Sunday, August 10, 2008

Steve Underwood Workshop

Date: Sunday August the 10th, 10 am until around 5pm. Balmoral country property.

We all painted the same scene (from a copies of a photograph), watching the teacher step by step, and learned to achieve atmospheric effects through colour and tone with a limited pallet. $40/student for a full day indoor workshop, which was very reasonable. Working indoors was good because we could concentrate on the techniques of the step by step lesson, and not get distracted by the vastness of nature and changing light/weather etc.
Steve emphasised getting correct tonal values and colour temperatures to create the illusion of depth. It was very helpful the way he put a dab of the paint he had mixed on our palettes, so we could try to match it.
We did the underpainting of the receding hills with French Ultramarine mixed with a little Alizarin Crimson, and progressively added white (and crimson?) as things got more distant. The foreground underpainting was quite dark. We did the reflections in the water at the same time.
Sky - just French Ultra and white, graduating whiter towards the horizon - leaving the white primer showing where clouds would be painted (this meant that there was no need to wait for the blue to dry, and no need to add many layers of white paint to cover the blue and get the clouds looking white enough. Where the sky meets the horizon, we blurred the hard edge a bit - particulary in the distance.

Clouds - it's important to keep the blue of the sky saturated enough so that you get enough contrast with the clouds. Avoid making the clouds too cottonwool-like - they can be painted quite roughly, with rough edges. We added a dot of yellow to warm up the white for the clouds, and added shadows of ultramarine with a dot of aliz crimson. White cloud painted next to dark cliffs enhanced tonal contrast.

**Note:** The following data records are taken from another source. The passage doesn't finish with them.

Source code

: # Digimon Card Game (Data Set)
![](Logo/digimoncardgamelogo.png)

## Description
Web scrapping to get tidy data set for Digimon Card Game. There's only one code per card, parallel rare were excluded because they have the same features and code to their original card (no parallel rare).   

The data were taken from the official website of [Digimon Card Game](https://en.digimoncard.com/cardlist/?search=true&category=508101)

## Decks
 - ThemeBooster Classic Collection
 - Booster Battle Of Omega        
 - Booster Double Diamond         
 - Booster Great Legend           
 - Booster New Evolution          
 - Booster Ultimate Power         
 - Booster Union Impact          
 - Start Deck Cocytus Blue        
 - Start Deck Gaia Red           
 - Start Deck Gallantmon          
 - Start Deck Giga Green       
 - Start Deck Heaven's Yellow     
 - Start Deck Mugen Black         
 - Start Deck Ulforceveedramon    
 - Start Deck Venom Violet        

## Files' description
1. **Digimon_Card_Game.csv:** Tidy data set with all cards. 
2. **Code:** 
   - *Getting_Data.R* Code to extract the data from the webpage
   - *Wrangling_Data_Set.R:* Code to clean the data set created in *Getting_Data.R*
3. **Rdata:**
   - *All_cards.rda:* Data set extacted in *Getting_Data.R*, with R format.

Overpainting of vegetation. We mixed greens using cool yellow, ultramarine and white in the distance; progressing to viridian mixed with cad yellow, or cad orange, with less white in the foreground. A little yellow ochre for the closest areas. It's important that the underpainting be tacky/dry, not wet, when stippling the foliage over with a dry brush (no medium). We tried to leave some of the underpainting showing where there were shadows.


Materials:
10 x 8" board, prepared beforehand with two coats of gesso primer. Steve used oil painting paper (he doesn't bother to gesso it). He uses regular house paint to prime his boards. Flat brushes of various sizes and a very small round brush for final little details. He recommends pig bristle flats (not nylon) as they produce messier, more natural marks. I was using brights (short bristles); he advised using longer bristles to get more 'flick' in the brushstrokes - this was very helpful.
We used table easels. A box of tissues was handy to wipe the brushes. Steve recommended a fast-drying (number one) medium, as he likes to paint alla prima, and so we needed the underpainting to dry quickly.
The following oil paints (Steve recommended Windsor and Newton) were used:
Opaque White
Lemon (cool) yellow
Cadmium (warm) yellow light, Cad orange
Yellow ochre
Burnt Sienna
Cool red, eg alyzarin crimson, permanent rose
Cadmium red (warm red)
Veridian or pthalo green (more intense green for foreground)
French Ultramarine Blue
Cobalt Blue (I don't think we used this)

Note: these colours are for painting the Australian lanscape. Other regions probably require a different palette.